* **RECORDS FOR THIS EXERCISE**
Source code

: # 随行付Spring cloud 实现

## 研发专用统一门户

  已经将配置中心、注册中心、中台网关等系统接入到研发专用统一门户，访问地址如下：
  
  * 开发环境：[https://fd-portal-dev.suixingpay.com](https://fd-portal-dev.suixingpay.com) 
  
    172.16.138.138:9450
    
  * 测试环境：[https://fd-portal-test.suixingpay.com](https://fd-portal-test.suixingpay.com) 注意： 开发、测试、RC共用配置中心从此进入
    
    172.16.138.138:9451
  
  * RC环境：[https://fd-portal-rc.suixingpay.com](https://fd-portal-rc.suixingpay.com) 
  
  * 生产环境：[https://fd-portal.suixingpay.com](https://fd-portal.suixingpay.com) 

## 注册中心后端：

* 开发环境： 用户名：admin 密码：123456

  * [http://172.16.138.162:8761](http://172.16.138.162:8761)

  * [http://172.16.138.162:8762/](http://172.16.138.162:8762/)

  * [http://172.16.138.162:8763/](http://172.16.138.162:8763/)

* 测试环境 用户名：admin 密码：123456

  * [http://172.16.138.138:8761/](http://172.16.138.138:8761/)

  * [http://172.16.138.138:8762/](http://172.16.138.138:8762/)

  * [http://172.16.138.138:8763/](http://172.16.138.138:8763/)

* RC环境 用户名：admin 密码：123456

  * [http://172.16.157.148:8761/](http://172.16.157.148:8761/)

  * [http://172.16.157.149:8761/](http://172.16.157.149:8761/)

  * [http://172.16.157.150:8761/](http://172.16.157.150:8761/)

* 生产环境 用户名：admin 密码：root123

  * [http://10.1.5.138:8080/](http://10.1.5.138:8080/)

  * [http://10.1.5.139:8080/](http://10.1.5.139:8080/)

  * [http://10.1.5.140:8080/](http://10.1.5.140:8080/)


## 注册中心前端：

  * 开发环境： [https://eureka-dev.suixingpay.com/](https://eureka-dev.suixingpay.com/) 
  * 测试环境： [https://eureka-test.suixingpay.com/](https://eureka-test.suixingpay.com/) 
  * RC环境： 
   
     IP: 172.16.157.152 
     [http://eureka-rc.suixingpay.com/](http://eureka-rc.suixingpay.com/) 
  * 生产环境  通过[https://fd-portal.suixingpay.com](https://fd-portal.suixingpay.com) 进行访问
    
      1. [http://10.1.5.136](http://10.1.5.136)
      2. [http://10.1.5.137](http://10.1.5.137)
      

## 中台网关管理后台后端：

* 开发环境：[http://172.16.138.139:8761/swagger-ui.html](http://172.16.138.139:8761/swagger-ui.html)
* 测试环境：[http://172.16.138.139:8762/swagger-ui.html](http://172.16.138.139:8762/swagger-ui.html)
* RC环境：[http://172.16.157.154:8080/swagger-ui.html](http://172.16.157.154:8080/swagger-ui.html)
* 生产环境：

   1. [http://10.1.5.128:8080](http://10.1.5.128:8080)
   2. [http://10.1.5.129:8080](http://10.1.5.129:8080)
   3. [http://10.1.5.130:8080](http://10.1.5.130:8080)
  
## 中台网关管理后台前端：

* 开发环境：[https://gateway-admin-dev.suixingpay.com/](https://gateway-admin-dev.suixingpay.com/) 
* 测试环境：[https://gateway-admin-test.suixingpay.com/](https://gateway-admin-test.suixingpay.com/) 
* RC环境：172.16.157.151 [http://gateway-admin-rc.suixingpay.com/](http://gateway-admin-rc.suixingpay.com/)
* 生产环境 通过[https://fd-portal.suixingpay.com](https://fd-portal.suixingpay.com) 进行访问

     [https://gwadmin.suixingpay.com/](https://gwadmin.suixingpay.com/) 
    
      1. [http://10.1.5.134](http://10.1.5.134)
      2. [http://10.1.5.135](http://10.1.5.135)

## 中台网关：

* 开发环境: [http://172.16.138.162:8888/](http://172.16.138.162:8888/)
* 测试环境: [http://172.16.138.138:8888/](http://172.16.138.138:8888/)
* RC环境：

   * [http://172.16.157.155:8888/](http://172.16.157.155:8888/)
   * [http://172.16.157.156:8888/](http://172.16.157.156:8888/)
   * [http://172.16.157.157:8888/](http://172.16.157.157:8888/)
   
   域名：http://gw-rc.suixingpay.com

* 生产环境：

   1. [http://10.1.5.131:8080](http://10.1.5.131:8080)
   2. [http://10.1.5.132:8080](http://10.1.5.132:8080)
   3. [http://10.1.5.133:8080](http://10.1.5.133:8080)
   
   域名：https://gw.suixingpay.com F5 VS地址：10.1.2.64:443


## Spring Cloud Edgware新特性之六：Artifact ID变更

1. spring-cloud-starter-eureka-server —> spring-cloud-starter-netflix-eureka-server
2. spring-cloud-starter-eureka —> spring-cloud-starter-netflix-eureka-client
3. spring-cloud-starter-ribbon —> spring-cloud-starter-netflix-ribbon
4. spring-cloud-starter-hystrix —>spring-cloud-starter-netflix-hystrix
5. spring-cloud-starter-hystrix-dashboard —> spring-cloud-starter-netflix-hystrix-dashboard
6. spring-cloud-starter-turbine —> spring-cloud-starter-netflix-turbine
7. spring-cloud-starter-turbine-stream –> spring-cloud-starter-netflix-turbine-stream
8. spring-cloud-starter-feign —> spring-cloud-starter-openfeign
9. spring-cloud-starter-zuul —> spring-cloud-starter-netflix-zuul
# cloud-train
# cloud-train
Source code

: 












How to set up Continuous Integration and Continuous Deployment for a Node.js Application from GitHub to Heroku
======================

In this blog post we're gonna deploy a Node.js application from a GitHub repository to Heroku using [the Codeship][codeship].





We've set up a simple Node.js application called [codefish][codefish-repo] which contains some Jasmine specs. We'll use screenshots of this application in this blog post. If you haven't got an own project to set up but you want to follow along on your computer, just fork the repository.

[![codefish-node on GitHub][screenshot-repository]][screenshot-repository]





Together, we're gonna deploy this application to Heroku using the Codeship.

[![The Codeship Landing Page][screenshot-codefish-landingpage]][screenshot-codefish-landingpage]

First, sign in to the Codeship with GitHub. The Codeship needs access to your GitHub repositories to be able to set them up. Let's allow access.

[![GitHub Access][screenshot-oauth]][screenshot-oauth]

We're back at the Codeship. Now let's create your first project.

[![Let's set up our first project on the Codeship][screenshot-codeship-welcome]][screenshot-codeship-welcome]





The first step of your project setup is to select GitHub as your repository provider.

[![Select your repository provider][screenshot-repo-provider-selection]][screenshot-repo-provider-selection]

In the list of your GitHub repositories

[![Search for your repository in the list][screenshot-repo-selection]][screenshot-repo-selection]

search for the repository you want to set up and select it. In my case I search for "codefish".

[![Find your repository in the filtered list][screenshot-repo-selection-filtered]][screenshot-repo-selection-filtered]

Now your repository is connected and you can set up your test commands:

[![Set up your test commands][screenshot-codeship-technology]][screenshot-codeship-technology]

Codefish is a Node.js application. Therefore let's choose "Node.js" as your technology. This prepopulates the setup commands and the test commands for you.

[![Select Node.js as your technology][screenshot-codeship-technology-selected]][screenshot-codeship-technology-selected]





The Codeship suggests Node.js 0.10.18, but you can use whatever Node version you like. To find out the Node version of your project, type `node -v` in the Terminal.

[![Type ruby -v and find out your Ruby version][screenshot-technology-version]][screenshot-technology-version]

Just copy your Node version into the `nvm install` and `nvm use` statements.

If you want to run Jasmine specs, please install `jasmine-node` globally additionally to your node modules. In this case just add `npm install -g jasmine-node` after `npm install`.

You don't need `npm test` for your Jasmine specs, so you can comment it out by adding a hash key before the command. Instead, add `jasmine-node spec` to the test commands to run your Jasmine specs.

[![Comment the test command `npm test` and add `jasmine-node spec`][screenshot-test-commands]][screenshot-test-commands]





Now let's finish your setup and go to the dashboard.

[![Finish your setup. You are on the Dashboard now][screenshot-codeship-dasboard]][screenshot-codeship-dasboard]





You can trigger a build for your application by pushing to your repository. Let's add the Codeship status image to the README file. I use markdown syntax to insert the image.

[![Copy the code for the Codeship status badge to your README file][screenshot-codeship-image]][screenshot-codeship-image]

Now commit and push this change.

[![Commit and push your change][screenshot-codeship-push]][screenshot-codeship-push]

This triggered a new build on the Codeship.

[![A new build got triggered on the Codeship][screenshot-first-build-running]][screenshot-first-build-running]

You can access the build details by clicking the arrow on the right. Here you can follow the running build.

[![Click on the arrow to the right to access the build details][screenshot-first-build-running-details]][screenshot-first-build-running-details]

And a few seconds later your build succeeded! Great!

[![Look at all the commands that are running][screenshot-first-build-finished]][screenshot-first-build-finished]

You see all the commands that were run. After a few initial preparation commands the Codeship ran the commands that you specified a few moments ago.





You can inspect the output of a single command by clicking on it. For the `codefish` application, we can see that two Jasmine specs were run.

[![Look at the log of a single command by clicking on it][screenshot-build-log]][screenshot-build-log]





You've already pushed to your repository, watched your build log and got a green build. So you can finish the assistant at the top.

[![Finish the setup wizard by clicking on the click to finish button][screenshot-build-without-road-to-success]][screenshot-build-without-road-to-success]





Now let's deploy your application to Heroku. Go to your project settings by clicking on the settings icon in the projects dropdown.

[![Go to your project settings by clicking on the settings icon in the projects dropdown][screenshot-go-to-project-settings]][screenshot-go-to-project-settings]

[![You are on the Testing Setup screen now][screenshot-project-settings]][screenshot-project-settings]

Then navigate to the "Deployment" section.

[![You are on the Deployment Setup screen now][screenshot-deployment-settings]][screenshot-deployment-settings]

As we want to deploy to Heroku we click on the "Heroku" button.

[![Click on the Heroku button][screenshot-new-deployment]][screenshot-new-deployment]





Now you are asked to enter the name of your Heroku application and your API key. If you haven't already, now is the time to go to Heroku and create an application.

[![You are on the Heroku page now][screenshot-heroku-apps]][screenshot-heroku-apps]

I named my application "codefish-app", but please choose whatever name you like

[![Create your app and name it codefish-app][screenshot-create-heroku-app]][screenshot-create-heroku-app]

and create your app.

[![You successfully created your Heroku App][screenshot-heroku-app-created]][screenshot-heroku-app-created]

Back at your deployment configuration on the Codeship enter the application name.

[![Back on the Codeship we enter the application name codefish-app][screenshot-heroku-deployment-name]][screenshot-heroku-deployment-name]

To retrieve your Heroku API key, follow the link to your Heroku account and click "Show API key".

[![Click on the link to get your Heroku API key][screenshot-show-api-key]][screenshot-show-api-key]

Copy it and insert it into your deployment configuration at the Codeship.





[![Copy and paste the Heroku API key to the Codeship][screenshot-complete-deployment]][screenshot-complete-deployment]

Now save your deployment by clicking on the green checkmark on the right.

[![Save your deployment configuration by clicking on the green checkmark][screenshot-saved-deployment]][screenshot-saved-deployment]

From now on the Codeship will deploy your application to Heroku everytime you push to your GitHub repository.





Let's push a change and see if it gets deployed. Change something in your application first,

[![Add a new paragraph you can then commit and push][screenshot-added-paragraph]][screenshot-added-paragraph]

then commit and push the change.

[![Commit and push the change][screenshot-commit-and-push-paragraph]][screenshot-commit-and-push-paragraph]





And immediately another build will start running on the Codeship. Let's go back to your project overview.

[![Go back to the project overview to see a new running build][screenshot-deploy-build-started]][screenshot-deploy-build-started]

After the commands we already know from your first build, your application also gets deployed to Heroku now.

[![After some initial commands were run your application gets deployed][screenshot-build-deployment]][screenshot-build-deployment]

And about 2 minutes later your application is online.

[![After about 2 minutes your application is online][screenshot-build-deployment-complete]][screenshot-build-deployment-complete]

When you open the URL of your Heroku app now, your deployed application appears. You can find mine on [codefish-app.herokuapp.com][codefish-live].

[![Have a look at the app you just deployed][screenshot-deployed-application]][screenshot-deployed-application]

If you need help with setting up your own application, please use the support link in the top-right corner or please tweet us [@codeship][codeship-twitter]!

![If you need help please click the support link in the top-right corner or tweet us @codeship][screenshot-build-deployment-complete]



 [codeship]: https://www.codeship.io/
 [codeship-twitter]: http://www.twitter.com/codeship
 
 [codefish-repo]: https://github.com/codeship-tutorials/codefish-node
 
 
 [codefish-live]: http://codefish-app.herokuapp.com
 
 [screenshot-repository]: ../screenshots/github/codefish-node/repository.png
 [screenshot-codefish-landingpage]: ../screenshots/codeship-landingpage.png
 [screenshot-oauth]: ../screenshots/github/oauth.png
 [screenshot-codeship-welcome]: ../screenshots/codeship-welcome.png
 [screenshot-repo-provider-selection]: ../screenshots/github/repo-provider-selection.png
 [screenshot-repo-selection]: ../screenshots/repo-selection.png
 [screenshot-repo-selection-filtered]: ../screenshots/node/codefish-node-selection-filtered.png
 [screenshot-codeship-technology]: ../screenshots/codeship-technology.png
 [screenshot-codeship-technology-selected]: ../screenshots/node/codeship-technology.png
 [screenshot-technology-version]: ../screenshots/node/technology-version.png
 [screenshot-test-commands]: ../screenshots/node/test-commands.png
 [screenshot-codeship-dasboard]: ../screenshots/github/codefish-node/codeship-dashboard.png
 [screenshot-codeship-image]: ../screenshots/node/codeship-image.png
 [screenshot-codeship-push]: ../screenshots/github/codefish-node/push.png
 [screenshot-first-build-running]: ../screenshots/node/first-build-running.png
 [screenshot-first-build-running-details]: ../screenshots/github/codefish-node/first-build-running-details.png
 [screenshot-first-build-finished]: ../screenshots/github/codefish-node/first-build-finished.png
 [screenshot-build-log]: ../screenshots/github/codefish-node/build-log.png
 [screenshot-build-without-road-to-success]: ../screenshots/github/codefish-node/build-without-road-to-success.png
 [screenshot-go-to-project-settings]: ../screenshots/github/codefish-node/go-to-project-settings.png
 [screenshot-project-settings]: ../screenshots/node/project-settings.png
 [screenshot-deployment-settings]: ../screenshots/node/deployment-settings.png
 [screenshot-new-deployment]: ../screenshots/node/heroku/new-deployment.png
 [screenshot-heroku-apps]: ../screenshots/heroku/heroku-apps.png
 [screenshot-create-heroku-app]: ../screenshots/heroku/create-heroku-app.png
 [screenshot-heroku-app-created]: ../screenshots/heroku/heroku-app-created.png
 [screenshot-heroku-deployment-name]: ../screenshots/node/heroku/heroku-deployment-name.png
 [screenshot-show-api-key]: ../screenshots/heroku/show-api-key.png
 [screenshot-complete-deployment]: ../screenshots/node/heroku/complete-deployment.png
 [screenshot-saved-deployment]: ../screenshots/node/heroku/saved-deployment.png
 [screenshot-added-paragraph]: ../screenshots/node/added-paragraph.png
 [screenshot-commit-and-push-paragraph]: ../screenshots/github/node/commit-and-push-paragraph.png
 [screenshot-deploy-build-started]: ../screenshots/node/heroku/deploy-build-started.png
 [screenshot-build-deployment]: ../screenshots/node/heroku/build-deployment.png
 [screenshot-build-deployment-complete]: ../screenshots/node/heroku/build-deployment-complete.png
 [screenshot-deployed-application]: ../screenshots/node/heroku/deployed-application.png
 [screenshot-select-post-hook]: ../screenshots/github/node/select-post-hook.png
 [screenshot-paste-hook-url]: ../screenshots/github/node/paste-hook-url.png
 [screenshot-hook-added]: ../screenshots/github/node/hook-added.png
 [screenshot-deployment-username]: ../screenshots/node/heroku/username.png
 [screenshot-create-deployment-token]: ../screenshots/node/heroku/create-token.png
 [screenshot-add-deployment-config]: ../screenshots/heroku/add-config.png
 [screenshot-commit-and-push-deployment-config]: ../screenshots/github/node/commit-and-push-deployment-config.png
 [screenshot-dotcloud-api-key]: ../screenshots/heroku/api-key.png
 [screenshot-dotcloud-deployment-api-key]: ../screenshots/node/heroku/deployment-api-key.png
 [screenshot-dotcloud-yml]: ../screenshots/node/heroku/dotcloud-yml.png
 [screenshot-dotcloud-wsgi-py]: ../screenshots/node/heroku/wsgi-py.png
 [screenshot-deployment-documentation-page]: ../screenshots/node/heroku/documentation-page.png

* **REQUIRED WORK**
Repeat everything in the listing from the line containing "[![You are on the Testing" down to the line containing "[![You successfully created", with both of those lines included and every line kept as it stands.

* **OUTPUT OF THE EXERCISE**
[![You are on the Testing Setup screen now][screenshot-project-settings]][screenshot-project-settings]

Then navigate to the "Deployment" section.

[![You are on the Deployment Setup screen now][screenshot-deployment-settings]][screenshot-deployment-settings]

As we want to deploy to Heroku we click on the "Heroku" button.

[![Click on the Heroku button][screenshot-new-deployment]][screenshot-new-deployment]





Now you are asked to enter the name of your Heroku application and your API key. If you haven't already, now is the time to go to Heroku and create an application.

[![You are on the Heroku page now][screenshot-heroku-apps]][screenshot-heroku-apps]

I named my application "codefish-app", but please choose whatever name you like

[![Create your app and name it codefish-app][screenshot-create-heroku-app]][screenshot-create-heroku-app]

and create your app.

[![You successfully created your Heroku App][screenshot-heroku-app-created]][screenshot-heroku-app-created]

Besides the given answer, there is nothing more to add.